_Problem requirements_: Copy every record below verbatim, but omit the pictures.

_Information_:
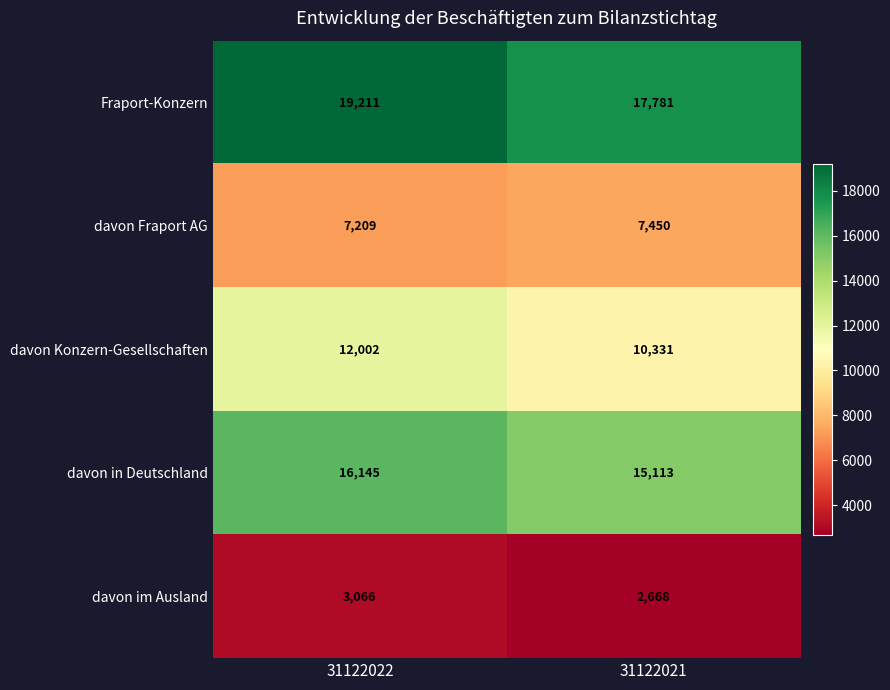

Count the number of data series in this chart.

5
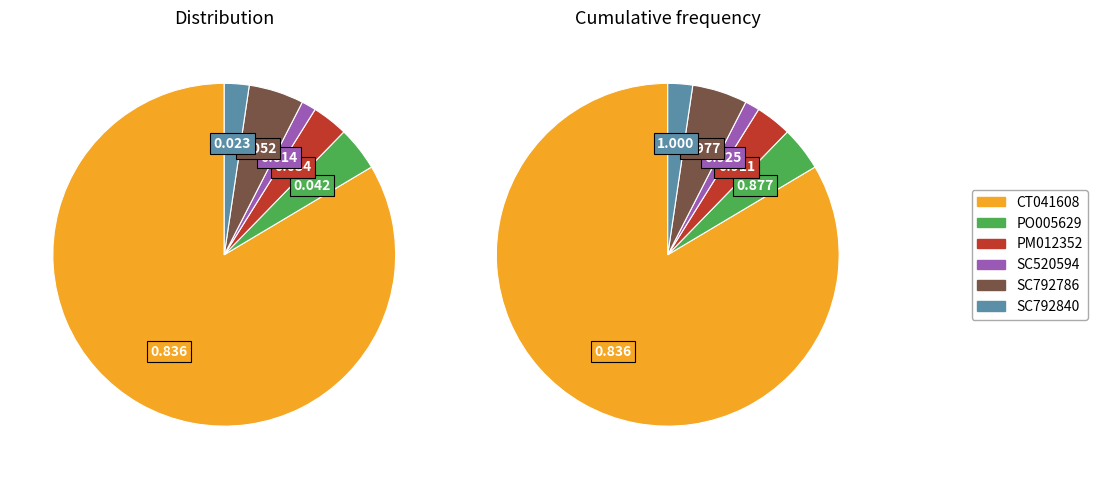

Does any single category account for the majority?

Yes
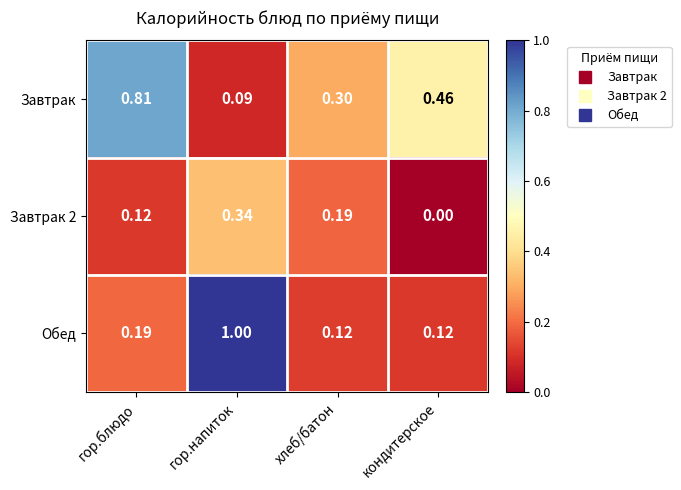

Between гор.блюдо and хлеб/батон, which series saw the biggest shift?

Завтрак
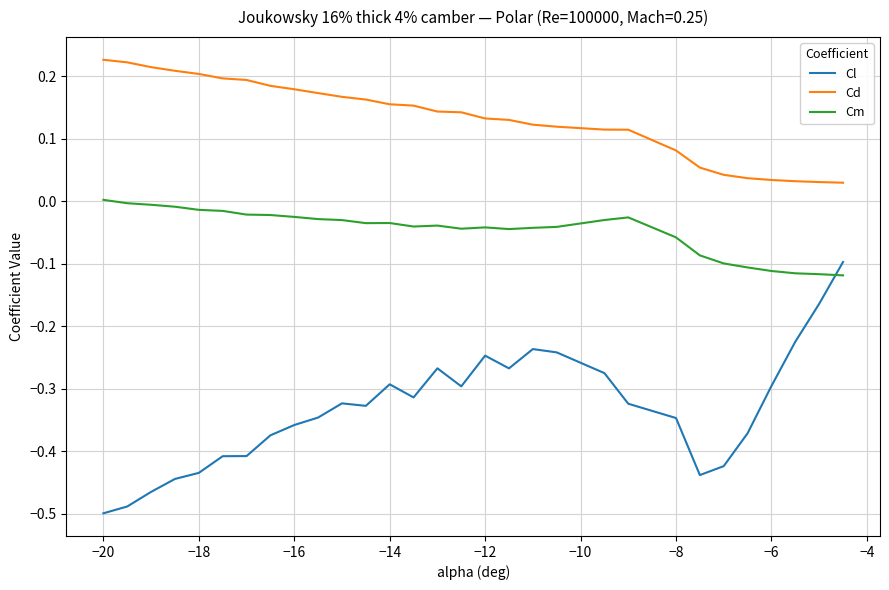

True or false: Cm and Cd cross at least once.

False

_Task response_:
Count the number of data series in this chart.

5

Does any single category account for the majority?

Yes

Between гор.блюдо and хлеб/батон, which series saw the biggest shift?

Завтрак

True or false: Cm and Cd cross at least once.

False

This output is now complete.